■ Task inputs ■

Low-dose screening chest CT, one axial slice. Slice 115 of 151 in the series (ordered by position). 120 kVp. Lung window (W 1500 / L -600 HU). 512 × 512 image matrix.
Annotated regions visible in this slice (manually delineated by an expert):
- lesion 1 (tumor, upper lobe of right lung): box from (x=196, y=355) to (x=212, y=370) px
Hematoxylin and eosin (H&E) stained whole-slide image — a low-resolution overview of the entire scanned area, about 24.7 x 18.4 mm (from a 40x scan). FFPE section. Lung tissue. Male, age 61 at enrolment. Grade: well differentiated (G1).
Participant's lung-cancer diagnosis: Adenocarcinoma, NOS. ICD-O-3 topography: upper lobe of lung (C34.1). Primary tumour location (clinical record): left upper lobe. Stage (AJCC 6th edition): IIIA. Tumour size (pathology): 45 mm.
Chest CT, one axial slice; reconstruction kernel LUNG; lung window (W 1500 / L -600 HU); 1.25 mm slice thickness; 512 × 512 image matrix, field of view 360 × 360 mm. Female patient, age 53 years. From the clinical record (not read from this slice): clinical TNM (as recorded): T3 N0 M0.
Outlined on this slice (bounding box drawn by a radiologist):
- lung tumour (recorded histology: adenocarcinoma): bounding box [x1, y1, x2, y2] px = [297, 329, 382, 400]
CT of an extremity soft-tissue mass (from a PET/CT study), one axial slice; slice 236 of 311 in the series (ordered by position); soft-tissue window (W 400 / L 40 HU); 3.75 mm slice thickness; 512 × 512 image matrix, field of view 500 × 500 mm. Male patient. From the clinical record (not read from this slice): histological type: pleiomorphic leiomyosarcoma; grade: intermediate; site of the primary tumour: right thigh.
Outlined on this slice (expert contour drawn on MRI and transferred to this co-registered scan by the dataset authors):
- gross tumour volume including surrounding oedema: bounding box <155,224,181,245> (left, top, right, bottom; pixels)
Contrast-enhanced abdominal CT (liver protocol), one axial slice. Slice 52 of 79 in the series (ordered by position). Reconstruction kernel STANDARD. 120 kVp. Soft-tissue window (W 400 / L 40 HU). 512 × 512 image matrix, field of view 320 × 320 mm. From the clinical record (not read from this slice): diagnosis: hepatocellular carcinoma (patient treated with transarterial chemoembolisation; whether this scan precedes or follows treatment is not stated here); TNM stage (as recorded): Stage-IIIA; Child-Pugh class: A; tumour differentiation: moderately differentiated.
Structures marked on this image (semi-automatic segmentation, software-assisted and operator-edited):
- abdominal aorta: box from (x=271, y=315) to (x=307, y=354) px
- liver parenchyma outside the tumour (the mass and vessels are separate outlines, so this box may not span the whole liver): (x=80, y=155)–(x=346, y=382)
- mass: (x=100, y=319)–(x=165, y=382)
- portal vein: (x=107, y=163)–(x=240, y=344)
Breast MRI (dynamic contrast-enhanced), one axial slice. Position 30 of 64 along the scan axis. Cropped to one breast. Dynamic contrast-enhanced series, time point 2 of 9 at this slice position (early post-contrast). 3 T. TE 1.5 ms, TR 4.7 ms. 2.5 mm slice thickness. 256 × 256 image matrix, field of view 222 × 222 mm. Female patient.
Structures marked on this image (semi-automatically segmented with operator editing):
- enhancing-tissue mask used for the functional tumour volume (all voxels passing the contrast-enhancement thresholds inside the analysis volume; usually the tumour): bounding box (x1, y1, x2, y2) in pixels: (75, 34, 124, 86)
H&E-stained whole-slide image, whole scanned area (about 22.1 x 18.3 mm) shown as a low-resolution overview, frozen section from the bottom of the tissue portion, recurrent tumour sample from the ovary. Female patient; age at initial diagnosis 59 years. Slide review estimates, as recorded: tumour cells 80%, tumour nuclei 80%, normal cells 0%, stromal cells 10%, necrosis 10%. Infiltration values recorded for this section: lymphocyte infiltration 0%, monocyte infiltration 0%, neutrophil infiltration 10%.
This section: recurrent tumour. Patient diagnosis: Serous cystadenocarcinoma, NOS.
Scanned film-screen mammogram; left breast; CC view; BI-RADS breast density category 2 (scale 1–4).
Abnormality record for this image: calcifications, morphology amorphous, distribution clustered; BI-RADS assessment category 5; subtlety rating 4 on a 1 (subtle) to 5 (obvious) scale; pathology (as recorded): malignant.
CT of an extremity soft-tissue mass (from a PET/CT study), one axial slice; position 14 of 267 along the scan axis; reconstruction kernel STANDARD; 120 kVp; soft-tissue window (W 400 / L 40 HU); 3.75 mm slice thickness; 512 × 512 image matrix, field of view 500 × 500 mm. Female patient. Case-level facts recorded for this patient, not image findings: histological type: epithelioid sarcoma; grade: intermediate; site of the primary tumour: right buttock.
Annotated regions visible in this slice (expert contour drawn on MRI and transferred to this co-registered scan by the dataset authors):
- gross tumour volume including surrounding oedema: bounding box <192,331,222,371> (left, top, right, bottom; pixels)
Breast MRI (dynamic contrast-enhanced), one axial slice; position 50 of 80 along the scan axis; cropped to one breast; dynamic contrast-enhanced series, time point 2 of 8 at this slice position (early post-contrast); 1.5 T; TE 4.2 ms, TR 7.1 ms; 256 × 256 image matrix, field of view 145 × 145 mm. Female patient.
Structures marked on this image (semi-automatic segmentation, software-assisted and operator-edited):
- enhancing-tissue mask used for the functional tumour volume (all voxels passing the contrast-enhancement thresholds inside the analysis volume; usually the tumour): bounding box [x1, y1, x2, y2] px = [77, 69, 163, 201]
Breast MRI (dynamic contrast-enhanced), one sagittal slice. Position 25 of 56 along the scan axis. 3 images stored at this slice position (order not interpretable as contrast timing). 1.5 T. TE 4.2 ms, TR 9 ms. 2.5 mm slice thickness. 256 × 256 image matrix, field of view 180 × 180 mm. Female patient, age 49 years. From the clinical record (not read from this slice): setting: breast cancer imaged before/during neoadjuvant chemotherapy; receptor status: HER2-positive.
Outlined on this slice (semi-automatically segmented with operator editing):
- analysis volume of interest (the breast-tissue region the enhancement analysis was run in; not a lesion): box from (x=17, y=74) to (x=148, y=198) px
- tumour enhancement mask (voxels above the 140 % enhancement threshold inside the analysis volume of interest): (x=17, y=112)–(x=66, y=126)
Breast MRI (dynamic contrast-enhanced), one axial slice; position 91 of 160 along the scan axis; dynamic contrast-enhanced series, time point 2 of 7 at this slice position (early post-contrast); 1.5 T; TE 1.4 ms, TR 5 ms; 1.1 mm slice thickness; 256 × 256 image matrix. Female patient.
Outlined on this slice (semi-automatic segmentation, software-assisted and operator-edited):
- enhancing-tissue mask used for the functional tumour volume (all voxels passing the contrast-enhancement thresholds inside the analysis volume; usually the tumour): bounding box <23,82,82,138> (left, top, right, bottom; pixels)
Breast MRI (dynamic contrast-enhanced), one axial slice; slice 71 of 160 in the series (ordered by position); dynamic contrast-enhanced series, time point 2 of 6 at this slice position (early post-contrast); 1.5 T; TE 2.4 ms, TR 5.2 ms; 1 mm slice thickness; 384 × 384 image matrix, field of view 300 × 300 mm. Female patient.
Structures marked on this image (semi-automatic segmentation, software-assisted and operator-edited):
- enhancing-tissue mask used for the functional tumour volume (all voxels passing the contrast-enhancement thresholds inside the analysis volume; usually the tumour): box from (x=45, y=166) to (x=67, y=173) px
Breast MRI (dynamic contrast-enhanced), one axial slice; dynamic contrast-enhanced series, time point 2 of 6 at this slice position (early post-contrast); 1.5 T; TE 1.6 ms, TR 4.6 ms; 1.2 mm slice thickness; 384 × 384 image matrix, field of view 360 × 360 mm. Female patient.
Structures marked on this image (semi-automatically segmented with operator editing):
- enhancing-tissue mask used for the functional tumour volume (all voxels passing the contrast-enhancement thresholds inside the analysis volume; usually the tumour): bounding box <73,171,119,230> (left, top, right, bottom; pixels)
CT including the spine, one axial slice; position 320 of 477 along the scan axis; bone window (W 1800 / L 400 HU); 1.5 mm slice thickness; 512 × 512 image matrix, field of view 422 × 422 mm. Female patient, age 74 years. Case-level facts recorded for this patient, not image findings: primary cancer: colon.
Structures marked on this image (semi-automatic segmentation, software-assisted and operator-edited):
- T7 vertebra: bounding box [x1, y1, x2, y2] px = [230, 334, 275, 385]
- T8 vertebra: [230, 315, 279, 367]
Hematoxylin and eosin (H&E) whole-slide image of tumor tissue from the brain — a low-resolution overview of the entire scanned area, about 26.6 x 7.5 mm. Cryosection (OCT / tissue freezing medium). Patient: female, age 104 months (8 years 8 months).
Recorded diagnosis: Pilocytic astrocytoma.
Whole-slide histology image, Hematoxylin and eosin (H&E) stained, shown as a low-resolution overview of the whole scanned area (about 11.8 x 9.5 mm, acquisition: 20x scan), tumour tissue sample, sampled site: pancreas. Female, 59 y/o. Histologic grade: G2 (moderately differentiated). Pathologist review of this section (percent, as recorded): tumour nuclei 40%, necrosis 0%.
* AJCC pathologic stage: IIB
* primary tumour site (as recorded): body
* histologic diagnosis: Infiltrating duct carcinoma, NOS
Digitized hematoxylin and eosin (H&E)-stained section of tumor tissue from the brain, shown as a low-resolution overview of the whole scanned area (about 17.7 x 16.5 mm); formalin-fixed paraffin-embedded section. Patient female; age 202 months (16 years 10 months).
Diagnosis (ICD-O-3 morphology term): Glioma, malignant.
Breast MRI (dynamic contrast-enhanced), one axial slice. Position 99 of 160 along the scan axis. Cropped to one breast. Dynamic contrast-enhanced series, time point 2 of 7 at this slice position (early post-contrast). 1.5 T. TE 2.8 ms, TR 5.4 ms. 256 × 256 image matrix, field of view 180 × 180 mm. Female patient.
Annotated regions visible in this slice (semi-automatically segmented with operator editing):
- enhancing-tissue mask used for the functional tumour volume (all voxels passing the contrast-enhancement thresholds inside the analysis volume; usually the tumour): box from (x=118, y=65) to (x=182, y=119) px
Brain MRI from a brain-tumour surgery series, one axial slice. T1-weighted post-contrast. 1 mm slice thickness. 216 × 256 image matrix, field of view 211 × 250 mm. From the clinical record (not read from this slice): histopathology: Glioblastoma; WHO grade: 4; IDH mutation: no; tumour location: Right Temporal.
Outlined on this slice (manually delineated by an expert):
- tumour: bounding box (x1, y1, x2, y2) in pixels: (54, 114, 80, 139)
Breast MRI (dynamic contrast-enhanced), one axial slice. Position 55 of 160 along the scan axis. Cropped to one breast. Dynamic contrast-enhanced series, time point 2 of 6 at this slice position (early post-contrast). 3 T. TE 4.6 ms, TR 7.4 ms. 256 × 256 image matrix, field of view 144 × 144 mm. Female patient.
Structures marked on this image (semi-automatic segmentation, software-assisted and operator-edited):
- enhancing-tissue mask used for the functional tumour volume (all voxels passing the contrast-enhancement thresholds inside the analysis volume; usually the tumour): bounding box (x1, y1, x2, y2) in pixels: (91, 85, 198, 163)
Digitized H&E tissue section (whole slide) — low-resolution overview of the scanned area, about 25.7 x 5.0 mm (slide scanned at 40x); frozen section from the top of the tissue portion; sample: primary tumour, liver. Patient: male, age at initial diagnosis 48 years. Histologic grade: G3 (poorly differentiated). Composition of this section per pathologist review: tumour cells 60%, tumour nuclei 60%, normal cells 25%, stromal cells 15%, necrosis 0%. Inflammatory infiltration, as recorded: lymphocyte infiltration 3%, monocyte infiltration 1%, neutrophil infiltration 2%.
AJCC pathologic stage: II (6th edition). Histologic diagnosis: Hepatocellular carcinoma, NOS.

■ The task ■
All lines in the entries above that hold the word "delineated" need to be copied.

■ Exercise output ■
Annotated regions visible in this slice (manually delineated by an expert):
Outlined on this slice (manually delineated by an expert):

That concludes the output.